91B0FBB4-04A9-D5D7-16F0F3976AA697ED
C9A22247-E776-B892-2D807E7555171534

# Kantrowitz is Colloquium Speaker at LeMoyne College

Professor of Mathematics Robert Kantrowitz '82 was the colloquium speaker at LeMoyne College's Mathematics Department in Syracuse on April 15. In his talk, "Golf, tee ball, and triangles," Kantrowitz compared various solutions to the problem of determining the angle of launch that maximizes the range of a projectile released from above ground level and landing on a hill. These included different approaches from calculus alongside solutions provided by the computer algebra system Maple. The talk concluded with a look at geometric properties of the optimal launch angle.
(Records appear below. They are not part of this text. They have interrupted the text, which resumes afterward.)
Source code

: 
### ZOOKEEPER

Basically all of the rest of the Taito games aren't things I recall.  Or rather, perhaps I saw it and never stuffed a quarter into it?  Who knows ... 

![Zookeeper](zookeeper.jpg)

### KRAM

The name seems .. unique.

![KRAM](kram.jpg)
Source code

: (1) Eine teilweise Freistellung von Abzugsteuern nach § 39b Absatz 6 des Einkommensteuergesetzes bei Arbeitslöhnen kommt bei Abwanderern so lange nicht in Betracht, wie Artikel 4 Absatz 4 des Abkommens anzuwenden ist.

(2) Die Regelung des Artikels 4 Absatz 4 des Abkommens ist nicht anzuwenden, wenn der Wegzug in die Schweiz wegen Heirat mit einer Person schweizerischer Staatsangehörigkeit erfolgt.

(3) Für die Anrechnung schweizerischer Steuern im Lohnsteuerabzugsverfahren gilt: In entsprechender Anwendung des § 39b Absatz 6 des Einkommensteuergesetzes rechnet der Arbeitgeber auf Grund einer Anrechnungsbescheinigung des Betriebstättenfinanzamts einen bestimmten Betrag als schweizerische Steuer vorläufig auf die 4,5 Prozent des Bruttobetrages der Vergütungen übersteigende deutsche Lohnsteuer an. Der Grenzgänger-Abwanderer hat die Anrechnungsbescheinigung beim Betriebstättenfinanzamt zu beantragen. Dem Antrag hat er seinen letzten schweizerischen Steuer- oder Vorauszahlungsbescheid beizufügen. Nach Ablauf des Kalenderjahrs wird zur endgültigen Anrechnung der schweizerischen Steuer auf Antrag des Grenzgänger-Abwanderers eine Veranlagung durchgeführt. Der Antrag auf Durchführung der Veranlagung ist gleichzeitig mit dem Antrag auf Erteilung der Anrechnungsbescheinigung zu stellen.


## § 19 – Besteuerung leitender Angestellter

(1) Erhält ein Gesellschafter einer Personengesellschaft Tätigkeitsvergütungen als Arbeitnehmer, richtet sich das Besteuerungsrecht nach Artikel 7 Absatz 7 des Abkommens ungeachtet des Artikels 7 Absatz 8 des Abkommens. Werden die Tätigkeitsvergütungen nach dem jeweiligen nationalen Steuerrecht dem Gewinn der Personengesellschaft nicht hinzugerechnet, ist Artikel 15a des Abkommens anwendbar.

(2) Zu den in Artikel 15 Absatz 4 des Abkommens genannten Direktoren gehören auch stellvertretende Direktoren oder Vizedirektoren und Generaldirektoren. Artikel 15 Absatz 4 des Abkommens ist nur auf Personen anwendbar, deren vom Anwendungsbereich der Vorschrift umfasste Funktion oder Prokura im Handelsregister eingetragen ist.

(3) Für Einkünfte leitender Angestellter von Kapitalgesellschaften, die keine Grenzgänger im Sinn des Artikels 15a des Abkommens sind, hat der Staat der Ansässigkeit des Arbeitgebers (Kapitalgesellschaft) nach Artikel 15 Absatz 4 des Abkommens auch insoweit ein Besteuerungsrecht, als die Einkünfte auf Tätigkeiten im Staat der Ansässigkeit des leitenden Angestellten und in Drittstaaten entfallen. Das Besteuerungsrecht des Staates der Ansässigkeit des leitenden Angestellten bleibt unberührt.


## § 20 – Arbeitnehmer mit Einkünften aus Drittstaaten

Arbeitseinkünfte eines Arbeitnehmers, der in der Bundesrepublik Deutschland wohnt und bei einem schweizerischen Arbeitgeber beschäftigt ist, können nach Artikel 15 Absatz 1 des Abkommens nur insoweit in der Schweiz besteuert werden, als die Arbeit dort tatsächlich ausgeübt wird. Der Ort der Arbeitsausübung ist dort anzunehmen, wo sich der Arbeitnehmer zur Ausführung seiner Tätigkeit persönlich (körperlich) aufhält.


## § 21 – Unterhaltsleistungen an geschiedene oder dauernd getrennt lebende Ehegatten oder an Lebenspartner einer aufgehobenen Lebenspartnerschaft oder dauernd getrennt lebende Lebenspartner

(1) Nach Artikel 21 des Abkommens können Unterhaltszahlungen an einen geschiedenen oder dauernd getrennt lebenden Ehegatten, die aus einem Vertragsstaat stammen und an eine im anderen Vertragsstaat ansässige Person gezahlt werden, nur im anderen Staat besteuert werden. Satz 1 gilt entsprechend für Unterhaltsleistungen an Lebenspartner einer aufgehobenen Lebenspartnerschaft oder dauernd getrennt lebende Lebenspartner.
Ball players of all varieties should take note of this presentation. Golfers and kickball players should hit or kick a ball that is resting on level ground at a 45-degree angle to gain maximal range. This is a classical result, apparently known to Galileo.

For tee ball players who are hitting from above ground level -- or for someone trying to throw an object out of a high window as far as possible -- a 45-degree angle is, in fact, not optimal. Rather, as the launch point gets higher and higher, calculus confirms that the angle that will achieve maximal range decreases.

If the playing field is literally not level, that is, if a golfer, or kicker, or tee ball batter is hitting or kicking down a hill, for example, adjustments need to be made in the launch angle as well; here, too, the best angle is not 45 degrees, but gets closer and closer to 0, as the hill slopes more and more downward.